◆ PROVIDED PASSAGE:
↓

# Nismo R35 product news release



## [email protected] (May 16, 2003)

is tomorrow 29th, so watch out for updates on GTRWORLD, gtrblog & cba-R35 etc..

Nismo R35 parts will only be sold in Japan. Thank god for cheeky grey importers like us eh :smokin:





Dear sir. 

My name is Yuhei Uotsu of Nismo and take in charge of oversea sales support. 
I have recieved your e-mail from Yuka Kusagawa. 

For the new R35 GT-R parts, we will be releasing official announcement on August 29th. 
Therefore, we can not say any detail of the parts at this moment. 
However, What I can let you know is that the new gtr parts will be for sale in only japan domestic designated nissan/nismo dealer. 

Your understanding is much appriciated/ 

Yuhei Uotsu 
Nismo


----------



## mindlessoath (Nov 30, 2007)

yup, will inform everyone tomarrow about everything in details at CBA-R35


----------



## tyndago (Oct 24, 2002)

Today is tomorrow.

Almost all the Nismo parts have a "For Japan use only" warning on them. Selfish they are.


----------



## mindlessoath (Nov 30, 2007)

yup, but today is the 29th. in japan its the 29th at what time? i forget the timezones - google is not available atm 

in any case is the nda for the 29th for usa or jpn?


----------



## mindlessoath (Nov 30, 2007)

Current local time in Tokyo - Japan
its only about 3am in japan, we will have to wait until japan wakes up to get anything yet.


----------



## mindlessoath (Nov 30, 2007)

i can confirm a few of these things but not everything.
CBA-R35: NISMO club sport package


----------



## mindlessoath (Nov 30, 2007)

official press release and info
CBA-R35: Official Nismo R35 Press Release
sorry its translated a bit, but not fully. i hope its understandable. i have to correct alot of it later.


----------



## Shin (Jul 4, 2001)

Bigger pics are available here.

NISSAN GT-R NISMO CLUB SPORTS PACKAGE Released - GTR-WORLD.net


----------



## tokyogtr (Feb 14, 2008)

"Carbon bucket seat cust ¥1,890,000 Left and right set".... **** ME! no thanks.

"Chassis package costs ¥2,205,000 and includes suspension, tires, and wheels"... not too bad to be honest. interested.

"Titanium exhaust system costs ¥1,890,000 and comes with Private rear diffuser attachment " **** ME! no thanks.

overall this is a diabolical ripoff. the seats are recaros with nismo stitching. the exhaust is to fit a nissan, not a ferrari or lambo. the best of the best exhaust for a 430 costs about $5000, so why would you spend $17k on exhaust and diffuser for a nissan...

to be honest this kit will make the spec-v look like a good deal at Yen13m!!!

↑

Pick up the forum thread about the Nismo R35 parts release where it stops and keep it going. The records that come next are separate material, unrelated to the thread.

◆ DATA LINES:
↓

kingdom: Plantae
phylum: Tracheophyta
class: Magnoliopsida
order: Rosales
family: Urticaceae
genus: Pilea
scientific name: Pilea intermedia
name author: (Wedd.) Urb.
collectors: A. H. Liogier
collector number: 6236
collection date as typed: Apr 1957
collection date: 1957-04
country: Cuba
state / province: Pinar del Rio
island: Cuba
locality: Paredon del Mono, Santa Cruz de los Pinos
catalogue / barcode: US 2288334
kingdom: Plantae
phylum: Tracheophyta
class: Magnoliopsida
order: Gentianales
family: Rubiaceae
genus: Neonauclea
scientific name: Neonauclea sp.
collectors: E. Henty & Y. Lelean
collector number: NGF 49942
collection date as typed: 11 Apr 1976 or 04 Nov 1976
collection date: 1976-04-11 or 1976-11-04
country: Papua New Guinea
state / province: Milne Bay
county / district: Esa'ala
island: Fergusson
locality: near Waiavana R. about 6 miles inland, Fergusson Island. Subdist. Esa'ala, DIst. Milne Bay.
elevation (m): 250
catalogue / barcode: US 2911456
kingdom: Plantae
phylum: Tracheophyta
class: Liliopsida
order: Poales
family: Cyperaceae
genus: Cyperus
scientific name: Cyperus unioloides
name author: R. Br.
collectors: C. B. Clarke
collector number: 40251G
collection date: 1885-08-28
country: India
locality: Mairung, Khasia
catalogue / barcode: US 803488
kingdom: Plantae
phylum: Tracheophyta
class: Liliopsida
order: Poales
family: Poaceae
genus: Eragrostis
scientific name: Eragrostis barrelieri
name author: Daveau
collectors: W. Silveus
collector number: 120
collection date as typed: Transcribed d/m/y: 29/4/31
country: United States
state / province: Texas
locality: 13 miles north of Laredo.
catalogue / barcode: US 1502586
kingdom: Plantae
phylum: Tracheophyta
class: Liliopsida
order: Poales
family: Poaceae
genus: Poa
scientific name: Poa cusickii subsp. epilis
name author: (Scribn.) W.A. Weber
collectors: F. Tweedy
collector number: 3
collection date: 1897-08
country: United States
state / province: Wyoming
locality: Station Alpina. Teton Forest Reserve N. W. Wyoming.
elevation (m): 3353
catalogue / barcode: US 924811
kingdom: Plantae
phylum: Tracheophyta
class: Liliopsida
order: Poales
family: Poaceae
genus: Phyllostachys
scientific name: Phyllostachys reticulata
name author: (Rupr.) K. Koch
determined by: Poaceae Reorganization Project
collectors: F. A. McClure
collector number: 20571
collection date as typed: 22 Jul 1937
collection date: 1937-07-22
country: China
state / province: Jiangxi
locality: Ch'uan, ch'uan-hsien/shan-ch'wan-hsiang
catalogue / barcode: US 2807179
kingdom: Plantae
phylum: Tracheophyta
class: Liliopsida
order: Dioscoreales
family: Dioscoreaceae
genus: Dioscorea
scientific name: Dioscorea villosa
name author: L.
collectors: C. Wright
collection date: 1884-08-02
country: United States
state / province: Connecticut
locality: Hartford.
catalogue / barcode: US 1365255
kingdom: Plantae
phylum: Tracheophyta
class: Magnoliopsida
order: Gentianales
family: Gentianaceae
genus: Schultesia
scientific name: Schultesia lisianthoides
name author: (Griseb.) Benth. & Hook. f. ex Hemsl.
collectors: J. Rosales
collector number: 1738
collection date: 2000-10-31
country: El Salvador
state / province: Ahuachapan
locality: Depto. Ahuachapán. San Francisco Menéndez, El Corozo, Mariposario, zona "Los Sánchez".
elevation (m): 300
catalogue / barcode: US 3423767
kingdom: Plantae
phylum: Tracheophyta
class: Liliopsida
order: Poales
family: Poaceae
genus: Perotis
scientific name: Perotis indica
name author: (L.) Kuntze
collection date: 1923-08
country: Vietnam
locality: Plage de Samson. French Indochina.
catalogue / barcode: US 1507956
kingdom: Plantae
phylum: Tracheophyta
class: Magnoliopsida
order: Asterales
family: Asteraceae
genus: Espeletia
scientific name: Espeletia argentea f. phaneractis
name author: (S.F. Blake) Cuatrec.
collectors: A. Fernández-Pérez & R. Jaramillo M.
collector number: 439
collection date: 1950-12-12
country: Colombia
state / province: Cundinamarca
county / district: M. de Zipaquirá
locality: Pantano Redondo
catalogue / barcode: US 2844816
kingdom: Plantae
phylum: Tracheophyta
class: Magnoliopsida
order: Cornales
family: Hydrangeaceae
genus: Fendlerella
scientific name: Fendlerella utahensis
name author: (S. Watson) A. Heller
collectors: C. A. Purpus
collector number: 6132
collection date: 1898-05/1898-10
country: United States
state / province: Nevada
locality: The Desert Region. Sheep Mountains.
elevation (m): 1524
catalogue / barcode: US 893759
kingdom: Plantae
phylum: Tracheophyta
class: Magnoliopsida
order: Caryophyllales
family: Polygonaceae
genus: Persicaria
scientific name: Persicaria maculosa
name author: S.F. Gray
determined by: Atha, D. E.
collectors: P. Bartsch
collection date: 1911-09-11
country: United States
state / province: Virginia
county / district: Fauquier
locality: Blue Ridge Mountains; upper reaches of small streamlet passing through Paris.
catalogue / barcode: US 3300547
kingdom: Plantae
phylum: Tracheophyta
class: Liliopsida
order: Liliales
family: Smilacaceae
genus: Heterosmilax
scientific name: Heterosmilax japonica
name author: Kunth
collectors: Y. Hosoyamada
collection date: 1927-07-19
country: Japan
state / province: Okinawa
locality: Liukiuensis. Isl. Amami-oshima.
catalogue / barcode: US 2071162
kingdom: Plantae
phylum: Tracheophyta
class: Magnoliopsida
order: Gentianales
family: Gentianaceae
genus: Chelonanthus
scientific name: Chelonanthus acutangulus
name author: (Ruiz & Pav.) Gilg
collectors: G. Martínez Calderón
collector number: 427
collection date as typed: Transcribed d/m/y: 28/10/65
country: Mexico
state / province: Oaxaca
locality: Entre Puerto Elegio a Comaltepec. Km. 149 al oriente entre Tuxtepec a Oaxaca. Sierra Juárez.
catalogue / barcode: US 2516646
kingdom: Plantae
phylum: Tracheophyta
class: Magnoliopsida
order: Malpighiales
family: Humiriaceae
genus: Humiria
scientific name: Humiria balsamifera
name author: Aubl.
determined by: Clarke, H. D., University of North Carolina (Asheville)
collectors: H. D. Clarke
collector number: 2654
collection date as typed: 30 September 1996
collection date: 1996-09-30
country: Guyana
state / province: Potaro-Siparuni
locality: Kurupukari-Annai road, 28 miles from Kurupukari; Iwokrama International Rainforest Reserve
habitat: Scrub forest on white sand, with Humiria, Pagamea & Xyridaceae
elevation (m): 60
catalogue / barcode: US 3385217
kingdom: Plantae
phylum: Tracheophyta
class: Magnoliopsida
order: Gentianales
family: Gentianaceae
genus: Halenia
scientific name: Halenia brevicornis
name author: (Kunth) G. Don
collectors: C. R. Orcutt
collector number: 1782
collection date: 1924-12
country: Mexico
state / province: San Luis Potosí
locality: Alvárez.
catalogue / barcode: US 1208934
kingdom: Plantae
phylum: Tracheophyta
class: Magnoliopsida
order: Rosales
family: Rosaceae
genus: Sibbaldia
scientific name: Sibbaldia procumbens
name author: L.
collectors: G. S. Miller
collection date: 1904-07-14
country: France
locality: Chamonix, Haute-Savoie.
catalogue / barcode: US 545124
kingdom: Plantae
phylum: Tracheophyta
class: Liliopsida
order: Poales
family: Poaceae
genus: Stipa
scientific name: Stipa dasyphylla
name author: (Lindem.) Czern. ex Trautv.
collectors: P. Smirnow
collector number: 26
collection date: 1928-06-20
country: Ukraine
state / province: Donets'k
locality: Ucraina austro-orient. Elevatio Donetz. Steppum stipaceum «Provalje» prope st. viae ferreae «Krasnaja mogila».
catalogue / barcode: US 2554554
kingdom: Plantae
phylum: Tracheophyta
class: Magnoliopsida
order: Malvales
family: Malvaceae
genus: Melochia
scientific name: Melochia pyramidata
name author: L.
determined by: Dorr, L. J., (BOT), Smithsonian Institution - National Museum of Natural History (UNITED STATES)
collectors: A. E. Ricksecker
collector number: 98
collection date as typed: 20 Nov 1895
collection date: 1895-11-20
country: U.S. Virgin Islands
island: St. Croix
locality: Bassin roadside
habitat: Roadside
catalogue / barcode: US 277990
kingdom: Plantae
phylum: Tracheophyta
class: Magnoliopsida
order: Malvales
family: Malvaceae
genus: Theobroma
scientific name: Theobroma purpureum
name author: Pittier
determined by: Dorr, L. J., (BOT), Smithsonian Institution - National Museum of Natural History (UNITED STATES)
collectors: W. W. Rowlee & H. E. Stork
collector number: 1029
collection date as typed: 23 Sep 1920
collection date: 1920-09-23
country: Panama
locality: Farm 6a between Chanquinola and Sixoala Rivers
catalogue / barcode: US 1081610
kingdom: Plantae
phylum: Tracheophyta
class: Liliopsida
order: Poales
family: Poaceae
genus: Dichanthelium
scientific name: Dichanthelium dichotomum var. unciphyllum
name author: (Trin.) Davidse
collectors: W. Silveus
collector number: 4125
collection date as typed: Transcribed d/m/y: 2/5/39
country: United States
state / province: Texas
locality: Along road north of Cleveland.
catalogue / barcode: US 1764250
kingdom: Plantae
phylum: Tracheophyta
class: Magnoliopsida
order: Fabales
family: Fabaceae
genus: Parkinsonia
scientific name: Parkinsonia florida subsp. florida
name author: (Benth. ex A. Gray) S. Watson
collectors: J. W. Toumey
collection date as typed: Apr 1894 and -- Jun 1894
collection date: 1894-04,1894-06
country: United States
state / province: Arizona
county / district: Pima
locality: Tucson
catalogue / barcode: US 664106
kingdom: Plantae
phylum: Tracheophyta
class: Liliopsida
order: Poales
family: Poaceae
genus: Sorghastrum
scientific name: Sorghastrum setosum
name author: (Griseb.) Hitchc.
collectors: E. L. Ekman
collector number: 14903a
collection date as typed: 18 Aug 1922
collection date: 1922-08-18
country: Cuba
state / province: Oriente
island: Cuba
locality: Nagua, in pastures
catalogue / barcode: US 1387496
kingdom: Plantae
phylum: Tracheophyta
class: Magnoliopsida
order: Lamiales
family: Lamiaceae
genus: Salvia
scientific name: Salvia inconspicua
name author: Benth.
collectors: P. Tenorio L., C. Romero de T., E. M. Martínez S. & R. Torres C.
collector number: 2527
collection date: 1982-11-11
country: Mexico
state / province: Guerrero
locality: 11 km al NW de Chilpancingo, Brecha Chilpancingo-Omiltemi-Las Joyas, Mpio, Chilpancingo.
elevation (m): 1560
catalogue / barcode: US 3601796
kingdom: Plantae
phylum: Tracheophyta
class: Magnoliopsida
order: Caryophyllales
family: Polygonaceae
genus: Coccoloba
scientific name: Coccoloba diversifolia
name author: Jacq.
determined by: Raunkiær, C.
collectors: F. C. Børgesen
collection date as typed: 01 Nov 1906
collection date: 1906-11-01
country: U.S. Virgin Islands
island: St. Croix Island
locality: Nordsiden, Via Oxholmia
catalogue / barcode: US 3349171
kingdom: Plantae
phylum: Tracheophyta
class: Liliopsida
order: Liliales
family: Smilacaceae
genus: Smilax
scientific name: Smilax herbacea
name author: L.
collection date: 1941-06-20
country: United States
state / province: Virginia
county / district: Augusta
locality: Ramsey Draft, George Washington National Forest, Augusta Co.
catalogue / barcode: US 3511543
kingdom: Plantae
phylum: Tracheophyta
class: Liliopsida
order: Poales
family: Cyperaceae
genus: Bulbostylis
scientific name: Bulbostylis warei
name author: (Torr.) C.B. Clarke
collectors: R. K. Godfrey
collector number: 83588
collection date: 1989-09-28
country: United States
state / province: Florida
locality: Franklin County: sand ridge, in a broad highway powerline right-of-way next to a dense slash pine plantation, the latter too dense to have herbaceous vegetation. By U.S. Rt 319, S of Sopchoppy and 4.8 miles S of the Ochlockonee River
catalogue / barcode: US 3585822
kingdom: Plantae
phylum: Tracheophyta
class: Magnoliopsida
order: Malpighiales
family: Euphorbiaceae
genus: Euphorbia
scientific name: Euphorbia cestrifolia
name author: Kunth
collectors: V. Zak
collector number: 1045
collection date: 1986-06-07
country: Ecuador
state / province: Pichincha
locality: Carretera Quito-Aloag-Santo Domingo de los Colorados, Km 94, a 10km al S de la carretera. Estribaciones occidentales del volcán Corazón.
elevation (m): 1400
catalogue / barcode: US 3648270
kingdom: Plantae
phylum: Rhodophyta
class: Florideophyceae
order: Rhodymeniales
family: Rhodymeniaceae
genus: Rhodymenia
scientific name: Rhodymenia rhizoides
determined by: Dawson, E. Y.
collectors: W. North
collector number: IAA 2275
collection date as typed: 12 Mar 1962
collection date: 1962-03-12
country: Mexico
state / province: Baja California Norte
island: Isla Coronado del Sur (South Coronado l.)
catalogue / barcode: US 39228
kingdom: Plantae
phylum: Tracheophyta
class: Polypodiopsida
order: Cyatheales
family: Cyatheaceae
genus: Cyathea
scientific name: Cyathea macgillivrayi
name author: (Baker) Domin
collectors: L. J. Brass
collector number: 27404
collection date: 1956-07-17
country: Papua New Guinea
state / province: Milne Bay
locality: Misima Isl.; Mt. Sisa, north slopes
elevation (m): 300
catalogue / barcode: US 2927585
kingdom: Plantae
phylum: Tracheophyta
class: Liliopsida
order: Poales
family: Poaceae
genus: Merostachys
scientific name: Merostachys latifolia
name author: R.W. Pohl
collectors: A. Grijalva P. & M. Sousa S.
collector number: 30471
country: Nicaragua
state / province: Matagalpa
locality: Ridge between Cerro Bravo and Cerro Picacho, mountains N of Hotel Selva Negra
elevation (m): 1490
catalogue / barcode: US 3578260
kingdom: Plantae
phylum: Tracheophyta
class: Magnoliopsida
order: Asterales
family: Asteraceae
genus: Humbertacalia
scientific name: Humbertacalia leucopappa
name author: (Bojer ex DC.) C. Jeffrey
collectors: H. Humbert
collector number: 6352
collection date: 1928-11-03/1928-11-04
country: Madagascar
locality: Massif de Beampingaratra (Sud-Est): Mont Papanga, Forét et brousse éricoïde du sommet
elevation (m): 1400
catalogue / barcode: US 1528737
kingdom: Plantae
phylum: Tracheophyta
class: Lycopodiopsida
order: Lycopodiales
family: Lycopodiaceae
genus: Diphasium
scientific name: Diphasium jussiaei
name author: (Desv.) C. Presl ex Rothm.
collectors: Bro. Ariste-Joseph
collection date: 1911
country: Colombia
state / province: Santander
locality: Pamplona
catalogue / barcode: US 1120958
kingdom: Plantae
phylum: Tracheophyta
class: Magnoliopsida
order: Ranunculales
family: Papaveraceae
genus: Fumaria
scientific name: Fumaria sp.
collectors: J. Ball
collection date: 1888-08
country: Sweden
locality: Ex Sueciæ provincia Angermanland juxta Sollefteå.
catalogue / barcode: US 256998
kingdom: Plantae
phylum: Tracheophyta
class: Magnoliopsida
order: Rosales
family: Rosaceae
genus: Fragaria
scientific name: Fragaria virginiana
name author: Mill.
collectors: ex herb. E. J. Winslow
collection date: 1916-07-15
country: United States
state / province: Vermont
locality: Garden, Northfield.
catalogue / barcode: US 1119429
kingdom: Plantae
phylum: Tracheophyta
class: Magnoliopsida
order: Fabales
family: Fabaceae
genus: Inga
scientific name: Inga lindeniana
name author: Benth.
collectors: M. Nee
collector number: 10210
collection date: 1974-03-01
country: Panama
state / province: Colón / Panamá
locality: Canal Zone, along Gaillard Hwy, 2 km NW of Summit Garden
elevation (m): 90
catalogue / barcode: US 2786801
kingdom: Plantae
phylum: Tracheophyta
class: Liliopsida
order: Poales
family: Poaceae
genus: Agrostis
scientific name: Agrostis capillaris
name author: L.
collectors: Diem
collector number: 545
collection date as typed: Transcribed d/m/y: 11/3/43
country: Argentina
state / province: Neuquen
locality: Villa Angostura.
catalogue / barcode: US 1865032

↑

◆ THE OUTPUT:
----------



## EvolutionVI (Sep 6, 2005)

Just seen the prices: Nismo,thats what i have for you









These prices make japanese tuner happy,for sure


----------



## mindlessoath (Nov 30, 2007)

the seats are recaro, but they were specially made to be more ridged. the standard seats that recaro made were not ridged enough so they special made them, and thats not cheap.

im not sure about the exuast yet. im sure its not that bad, but for that price i bet there is better. but then again you get a warrantee with it. and that defuser is not cheap and will definatly benifit the aero of the car.

the wheels are nice. they weight a kg and some lighter than the stocks. the tires are amazing!

the suspention still uses the factory settings in the dash, and its stiffer and shows improvements, tho you can buy the "mines" sasch's suspension which is probably 10 times better without the control in dash tho...

and again no warrantee with other aftermarket stuff... this is all warranteed and the prices include install costs iirc.

if you ask me im never going to purchase this stuff. i have a wishlist already of stuff, much better and bigger than this stuff. but its still is nice, its quality, its warranteed and the performance is good (just cost vs performance is not great).


----------



## Blow Dog (Sep 4, 2001)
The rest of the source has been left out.